From the entries below, copy exactly the lines from the one that contains "right elbow: (89, 189)" through the one that contains "right wrist: (71, 231)", both included, and only those.

• [TASK INPUTS]

<<<<

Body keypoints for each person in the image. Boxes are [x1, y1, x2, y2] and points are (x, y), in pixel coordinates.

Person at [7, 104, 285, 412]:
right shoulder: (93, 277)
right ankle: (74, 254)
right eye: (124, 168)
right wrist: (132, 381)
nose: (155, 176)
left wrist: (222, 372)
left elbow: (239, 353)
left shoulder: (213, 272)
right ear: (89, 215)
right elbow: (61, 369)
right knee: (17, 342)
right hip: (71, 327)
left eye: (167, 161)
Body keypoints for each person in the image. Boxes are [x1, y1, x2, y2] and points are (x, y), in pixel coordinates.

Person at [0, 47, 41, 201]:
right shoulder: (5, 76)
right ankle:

>>>>
<<<<

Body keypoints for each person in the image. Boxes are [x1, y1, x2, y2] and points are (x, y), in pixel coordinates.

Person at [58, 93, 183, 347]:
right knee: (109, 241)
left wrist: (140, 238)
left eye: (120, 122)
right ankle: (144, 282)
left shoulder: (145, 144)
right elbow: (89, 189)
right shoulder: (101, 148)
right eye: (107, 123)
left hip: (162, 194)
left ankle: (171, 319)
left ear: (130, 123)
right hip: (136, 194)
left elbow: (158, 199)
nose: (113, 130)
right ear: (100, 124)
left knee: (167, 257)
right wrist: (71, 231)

>>>>
<<<<

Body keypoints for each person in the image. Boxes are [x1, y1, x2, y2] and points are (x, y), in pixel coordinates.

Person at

>>>>

• [ANSWER]
right elbow: (89, 189)
right shoulder: (101, 148)
right eye: (107, 123)
left hip: (162, 194)
left ankle: (171, 319)
left ear: (130, 123)
right hip: (136, 194)
left elbow: (158, 199)
nose: (113, 130)
right ear: (100, 124)
left knee: (167, 257)
right wrist: (71, 231)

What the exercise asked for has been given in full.